We need to grow the tax base and encourage jobs in the state and local economies, the thinking goes. States and cities across the country are competing to land the same investments. Competition is stiff, and if we don’t throw millions of dollars at businesses to bring them here, someone else will, and then we’ll lose out. We may not like it — indeed, surely no elected official actually enjoys giving away millions of public dollars to big businesses — but we must do it.
This is the futility and fatalism that economic incentives tend to encourage in the public mind, perhaps the most grievous harms such policies inflict on the body politic.
By “futility” is meant the attitude that public officials are helpless to do anything but play the game of economic incentives given the current political and economic arrangements in which they are required to act. By “fatalism” is meant the more pernicious attitude that nothing can be done to change those political and economic arrangements.
The former idea presents a practical problem of the sort with which public officials must often wrestle. It is, in theory, solvable: How do we change current arrangements to achieve a better outcome for the community we serve?
The latter idea, though, presents a far more dangerous problem because it tends to convince the holders of public power that no matter how unsatisfactory they find current political and economic arrangements, they are powerless to do anything about them. An endorsement of such impotence underlays the appellate court’s decisions in Blinson: We can’t not dole out economic incentives because forces beyond our control won’t allow us to do so, at least not without the consequence of losing business investment. Servility is our fate.

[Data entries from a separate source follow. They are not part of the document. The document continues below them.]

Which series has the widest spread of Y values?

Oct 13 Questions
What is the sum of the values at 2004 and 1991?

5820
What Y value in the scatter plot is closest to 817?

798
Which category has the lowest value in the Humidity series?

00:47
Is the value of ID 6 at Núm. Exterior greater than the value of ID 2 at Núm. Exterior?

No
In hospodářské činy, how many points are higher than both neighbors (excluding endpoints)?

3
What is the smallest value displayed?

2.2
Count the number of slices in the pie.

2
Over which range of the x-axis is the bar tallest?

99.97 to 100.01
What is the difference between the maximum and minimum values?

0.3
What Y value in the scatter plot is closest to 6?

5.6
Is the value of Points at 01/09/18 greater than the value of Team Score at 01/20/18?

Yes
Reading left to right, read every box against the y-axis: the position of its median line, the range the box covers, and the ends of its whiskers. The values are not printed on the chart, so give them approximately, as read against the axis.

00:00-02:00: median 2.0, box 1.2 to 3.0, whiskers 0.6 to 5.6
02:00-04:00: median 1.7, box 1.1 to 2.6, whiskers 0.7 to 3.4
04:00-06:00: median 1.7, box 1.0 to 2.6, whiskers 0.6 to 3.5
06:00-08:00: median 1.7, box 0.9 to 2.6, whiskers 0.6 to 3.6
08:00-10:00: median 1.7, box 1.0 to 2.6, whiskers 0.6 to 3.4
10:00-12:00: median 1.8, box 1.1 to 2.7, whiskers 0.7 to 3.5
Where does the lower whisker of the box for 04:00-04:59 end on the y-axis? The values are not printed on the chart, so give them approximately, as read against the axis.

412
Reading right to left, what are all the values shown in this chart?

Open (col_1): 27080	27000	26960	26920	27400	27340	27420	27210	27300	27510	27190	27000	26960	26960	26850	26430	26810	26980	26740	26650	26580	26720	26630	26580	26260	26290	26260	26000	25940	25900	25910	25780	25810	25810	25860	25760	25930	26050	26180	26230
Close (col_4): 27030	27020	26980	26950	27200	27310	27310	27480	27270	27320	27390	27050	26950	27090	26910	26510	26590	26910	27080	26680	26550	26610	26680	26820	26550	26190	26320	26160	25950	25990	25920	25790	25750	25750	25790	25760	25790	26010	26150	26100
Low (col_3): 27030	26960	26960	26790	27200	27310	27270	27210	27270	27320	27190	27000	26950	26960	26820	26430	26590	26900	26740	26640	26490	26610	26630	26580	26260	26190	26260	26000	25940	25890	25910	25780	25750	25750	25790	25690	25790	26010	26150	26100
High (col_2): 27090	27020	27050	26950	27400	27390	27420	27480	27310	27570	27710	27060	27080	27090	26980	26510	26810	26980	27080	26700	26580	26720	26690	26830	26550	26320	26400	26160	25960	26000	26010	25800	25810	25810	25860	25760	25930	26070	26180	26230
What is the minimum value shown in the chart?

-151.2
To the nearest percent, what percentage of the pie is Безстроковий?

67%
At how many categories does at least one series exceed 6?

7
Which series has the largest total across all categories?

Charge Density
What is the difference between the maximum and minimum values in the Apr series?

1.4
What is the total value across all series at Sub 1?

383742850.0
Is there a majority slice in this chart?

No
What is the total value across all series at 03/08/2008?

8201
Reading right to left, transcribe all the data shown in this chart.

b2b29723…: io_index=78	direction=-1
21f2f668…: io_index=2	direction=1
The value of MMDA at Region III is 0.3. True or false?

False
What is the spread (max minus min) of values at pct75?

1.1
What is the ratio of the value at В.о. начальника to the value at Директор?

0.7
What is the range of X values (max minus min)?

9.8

This fatalism strikes at the essence of self-government, which is premised on the assumption that all problems a community faces are capable of being effectively addressed by the representatives of the people, one way or another. Once certain problems are rendered unsolvable in the minds of the people or their representatives, the project of effective, meaningful self-government threatens to unravel. It puts the lie to the idea that power is vested in the people and expressed through their representatives. Democracy comes to be seen as a sham — because, at least to some significant degree, it is.
Whether in the pandering to Amazon by communities across the country, or in the groveling of local officials at the feet of a racing billionaire, or in announcing ICG’s relatively modest economic incentives, government officials necessarily resign themselves to their powerlessness — and the inevitability of their powerlessness — before wealth. It demeans democracy and inflicts indignity on self-government.
Such civic humiliation is not limited, of course, to the arena of economic incentives, which provides us with but one of its manifestation.
In another context, for example, we all recently witnessed the triumph of economic power over political authority when a couple of billionaires declared by fiat that the President of the United States would be deprived of his preferred means of communication on social media.
While we may rejoice that Donald Trump has been at least temporarily halted from inflicting his rhetorical poison on the nation, that Jack Dorsey and Mark Zuckerberg possess the power to silence the president tends to encourage the idea that wealth can, should, and must throttle popular government and the people’s representatives.
That many of us rejoiced at Twitter and Facebook’s decisions to silence Trump is some evidence that we have surrendered to the seemingly inevitable power that plutocrats hold over us, the very same attitude of fatalistic resignation that, in the name of economic growth, legitimizes a system of legalized bribery and blackmail that directs public dollars to the wealthy in response to their implicit threats to our economic well-being.